▸ **WRITTEN EXERCISE 1**
Answer these about the chapter on transformations of random variables:
(a) Pseudo random numbers generated by computers represent draws from which distribution?
(b) How many steps does the distribution function method have?
(c) In the square of a standard normal example, how is \(Y\) defined in terms of \(Z\)?
▸ **WRITTEN EXERCISE 2**
In the chapter on transformations of random variables, reproduce the passage from "Suppose that £\(P\)" up to and including "general multivariate transformations.".
▸ **WRITTEN EXERCISE 3**
Carry on the chapter on transformations of random variables from the point where it stops.

Chapter 14 Transformations of random variables

14.1 Introduction

In this section we will consider transformations of random variables. Transformations are useful for:

• Simulating random variables.
  For example, computers can generate pseudo random numbers which represent draws from \(U(0,1)\) distribution and transformations enable us to generate random samples from a wide range of more general (and exciting) probability distributions.
  
• Understanding functions of random variables.
  Suppose that £\(P\) is invested in an account with continuously compounding interest rate \(r\). Then the amount £\(A\) in the account after \(t\) years is
  \[ A=P \text{e}^{r t}. \] Suppose that \(P=1,000\) and \(r\) is a realisation of a continuous random variable \(R\) with pdf \(f(r)\). What is the p.d.f. of the amount \(A\) after one year? i.e. What is the p.d.f. of
  \[ A=1000 \text{e}^{R}? \]

We will consider both univariate and bivariate transformations with the methodology for bivariate transformations extending to more general multivariate transformations.

14.2 Univariate case

Suppose that \(X\) is a continuous random variable with p.d.f. \(f(x)\). Let \(g\) be a continuous function, then \(Y=g(X)\) is a continuous random variable. Our aim is to find the p.d.f. of \(Y\).

We present the distribution function method which has two steps:

1. Compute the c.d.f. of \(Y\), that is
   \[F_Y(y)=P(Y \leq y).\]
2. Derive the p.d.f. of \(Y\), \(f_Y(y)\), using the fact that
   \[f_Y(y)=\dfrac{dF_Y(y)}{dy}.\]

Square of a Standard Normal

Let \(Z\sim N(0,1)\). Find the p.d.f. of \(Y=Z^2\).

For \(y>0\), the c.d.f. of \(Y=Z^2\) can be expressed in terms of the c.d.f. of \(Z\), \[\begin{align*} F_Y(y) &= P(Y \leq y) \\ &= P(Z^2 \leq y) \\ &= P(-\sqrt{y} \leq Z \leq \sqrt{y}) \\ &= P(Z \leq \sqrt{y}) - P(Z \leq -\sqrt{y}) \\ &= F_Z(\sqrt{y}) - F_Z(-\sqrt{y}). \end{align*}\] Note that if we want a specific formula for \(F_Y\), then we can evaluate the resulting c.d.f.’s. In this case:
\[ F_Z(\sqrt{y}) = \int_{-\infty}^{\sqrt{y}} \frac{1}{\sqrt{2\pi}} e^{-\frac{z^2}{2}}dz.\] Therefore, using the chain rule for differentiation,
\[\begin{align*} f_Y(y) &= \frac{dF_Y(y)}{dy} \\ &= \frac{d}{dy}F_Z(\sqrt{y}) - \frac{d}{dy} F_Z(-\sqrt{y}) \\ &= \frac{d}{dz} F_Z(z) \frac{d}{dy}(z) - \frac{d}{dz} F_Z(-z) \frac{d}{dy}(-z) \end{align*}\] where \(z=y^{1/2}\).

▸ **INFORMATION SHOWN**
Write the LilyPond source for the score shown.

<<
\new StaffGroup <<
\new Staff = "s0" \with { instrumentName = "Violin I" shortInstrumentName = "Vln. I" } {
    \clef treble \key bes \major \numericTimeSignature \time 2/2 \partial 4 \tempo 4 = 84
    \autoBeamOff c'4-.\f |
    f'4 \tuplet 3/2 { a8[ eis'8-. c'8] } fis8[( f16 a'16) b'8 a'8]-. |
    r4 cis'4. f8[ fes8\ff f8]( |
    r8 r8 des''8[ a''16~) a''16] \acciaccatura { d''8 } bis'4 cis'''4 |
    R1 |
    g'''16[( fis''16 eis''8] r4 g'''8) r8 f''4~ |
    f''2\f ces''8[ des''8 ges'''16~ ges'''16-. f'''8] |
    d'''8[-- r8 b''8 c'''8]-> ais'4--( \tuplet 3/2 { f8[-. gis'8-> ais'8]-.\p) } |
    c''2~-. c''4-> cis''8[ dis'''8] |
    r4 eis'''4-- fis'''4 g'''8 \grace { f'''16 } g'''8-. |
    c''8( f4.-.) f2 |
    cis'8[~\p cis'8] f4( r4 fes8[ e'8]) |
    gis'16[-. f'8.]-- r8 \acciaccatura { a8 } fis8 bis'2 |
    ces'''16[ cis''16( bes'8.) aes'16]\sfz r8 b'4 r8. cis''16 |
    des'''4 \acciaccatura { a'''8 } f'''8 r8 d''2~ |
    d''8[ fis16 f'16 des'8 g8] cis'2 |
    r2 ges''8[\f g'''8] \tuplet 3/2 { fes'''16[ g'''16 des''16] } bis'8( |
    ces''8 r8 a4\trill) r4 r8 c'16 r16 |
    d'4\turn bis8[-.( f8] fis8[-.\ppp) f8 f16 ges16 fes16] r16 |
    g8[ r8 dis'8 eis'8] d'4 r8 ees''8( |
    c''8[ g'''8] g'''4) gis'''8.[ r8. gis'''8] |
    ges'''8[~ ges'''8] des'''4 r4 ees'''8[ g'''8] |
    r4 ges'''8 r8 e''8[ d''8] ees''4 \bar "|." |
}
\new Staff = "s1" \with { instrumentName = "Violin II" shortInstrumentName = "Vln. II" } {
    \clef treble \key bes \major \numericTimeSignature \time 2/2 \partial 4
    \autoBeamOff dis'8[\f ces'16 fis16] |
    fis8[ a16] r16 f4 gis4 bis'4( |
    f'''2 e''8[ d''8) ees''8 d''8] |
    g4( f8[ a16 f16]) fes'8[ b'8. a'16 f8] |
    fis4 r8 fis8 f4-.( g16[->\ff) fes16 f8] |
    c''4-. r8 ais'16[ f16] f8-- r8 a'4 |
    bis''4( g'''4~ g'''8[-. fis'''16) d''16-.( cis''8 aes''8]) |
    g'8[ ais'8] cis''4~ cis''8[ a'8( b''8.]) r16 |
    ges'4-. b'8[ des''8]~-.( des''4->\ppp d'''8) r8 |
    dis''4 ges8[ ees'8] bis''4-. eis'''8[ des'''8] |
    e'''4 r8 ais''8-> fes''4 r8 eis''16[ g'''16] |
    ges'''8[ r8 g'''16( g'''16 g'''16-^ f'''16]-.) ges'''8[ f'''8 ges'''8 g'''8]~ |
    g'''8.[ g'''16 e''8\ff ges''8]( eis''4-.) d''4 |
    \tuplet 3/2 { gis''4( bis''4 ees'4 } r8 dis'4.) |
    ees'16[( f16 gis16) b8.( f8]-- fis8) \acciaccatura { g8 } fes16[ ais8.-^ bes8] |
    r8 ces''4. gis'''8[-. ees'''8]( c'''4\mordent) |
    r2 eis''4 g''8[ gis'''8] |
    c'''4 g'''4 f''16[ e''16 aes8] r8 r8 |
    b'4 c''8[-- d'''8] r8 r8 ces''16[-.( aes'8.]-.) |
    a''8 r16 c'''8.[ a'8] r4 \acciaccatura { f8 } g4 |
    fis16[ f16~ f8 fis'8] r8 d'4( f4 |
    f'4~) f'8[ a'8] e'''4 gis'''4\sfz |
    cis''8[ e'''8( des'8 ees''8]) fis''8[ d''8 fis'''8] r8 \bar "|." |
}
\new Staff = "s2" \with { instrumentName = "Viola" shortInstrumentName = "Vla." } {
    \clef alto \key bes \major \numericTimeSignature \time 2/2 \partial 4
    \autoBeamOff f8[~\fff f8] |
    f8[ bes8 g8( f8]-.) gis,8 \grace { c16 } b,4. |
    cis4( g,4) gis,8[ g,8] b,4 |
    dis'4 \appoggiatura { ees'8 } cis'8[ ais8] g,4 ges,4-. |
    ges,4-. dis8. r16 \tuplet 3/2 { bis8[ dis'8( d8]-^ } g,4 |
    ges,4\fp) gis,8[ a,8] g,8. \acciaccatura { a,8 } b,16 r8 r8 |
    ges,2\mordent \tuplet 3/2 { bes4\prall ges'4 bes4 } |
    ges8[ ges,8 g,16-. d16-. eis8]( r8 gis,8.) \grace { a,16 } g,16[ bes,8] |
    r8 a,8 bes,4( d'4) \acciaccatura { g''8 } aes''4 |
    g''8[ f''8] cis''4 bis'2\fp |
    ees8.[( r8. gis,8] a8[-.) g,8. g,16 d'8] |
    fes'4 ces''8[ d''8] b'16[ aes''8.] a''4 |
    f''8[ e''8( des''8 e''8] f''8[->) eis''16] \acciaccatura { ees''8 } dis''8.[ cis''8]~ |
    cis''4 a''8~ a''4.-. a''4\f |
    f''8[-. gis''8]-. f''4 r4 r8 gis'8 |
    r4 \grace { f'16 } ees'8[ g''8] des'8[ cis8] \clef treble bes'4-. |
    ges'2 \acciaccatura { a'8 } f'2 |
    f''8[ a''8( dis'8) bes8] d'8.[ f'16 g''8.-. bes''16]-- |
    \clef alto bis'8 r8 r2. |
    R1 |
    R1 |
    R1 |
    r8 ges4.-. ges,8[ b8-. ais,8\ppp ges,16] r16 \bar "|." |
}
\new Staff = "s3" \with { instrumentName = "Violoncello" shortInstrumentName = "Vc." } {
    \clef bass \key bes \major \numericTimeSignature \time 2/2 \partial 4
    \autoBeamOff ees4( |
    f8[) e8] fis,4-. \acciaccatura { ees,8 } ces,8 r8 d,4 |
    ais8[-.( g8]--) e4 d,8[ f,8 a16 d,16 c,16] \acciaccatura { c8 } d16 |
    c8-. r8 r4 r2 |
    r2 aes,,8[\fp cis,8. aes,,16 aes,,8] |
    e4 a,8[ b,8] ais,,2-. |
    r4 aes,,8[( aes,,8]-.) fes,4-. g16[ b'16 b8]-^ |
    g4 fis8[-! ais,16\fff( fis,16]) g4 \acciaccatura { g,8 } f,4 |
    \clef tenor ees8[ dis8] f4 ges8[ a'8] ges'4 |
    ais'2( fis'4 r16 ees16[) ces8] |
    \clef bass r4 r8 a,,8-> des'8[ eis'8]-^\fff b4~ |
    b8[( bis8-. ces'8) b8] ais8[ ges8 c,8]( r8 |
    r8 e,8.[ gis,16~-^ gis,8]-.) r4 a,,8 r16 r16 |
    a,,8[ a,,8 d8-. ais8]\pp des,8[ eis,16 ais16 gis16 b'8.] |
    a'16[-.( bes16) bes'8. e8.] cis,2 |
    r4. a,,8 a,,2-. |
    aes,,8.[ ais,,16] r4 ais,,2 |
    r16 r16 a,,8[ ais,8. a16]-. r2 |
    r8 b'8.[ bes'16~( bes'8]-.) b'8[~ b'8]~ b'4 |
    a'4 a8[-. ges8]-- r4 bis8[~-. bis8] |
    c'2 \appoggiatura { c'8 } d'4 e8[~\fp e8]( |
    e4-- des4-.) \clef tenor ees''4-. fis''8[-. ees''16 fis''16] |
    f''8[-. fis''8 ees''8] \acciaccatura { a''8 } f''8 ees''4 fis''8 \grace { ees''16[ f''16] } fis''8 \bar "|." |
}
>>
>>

▸ **RIGHT ANSWER 1**
(a) The \(U(0,1)\) distribution.
(b) Two.
(c) \(Y=Z^2\).

▸ **RIGHT ANSWER 2**
Suppose that £\(P\) is invested in an account with continuously compounding interest rate \(r\). Then the amount £\(A\) in the account after \(t\) years is
  \[ A=P \text{e}^{r t}. \] Suppose that \(P=1,000\) and \(r\) is a realisation of a continuous random variable \(R\) with pdf \(f(r)\). What is the p.d.f. of the amount \(A\) after one year? i.e. What is the p.d.f. of
  \[ A=1000 \text{e}^{R}? \]

We will consider both univariate and bivariate transformations with the methodology for bivariate transformations extending to more general multivariate transformations.

▸ **RIGHT ANSWER 3**
Now \(\frac{d}{dz} F_Z(z) = \frac{1}{\sqrt{2\pi}} e^{-\frac{z^2}{2}}\), so \[\begin{align*} f_Y(y) &= \frac{1}{\sqrt{2\pi}} e^{-\frac{(\sqrt{y})^2}{2}} \frac{1}{2\sqrt{y}} - \frac{1}{\sqrt{2\pi}} e^{-\frac{(-\sqrt{y})^2}{2}} \frac{-1}{2\sqrt{y}} \\ &= \frac{1}{2\sqrt{2 \pi y}} e^{-\frac{y}{2}} + \frac{1}{2\sqrt{2 \pi y}} e^{-\frac{y}{2}} \\ &= \frac{1}{\sqrt{2 \pi y}} e^{-\frac{y}{2}}. \end{align*}\] Therefore \(Y\) has probability density function:
\[ f_Y (y) = \left\{ \begin{array}{ll} \frac{y^{-1/2}}{\sqrt{2 \pi}} \exp \left( - \frac{y}{2} \right) \qquad & y>0, \\ 0 & \mbox{otherwise.} \end{array} \right.\]

Thus \(Y \sim {\rm Gamma} \left( \frac{1}{2},\frac{1}{2} \right)\), otherwise known as a Chi-squared distribution with \(1\) degree of freedom. :::

14.3 Bivariate case

Suppose that \(X_1\) and \(X_2\) are continuous random variables with joint p.d.f. given by \(f_{X_1,X_2}(x_1,x_2)\). Let \((Y_1,Y_2)=T(X_1,X_2)\). We want to find the joint p.d.f. of \(Y_1\) and \(Y_2\).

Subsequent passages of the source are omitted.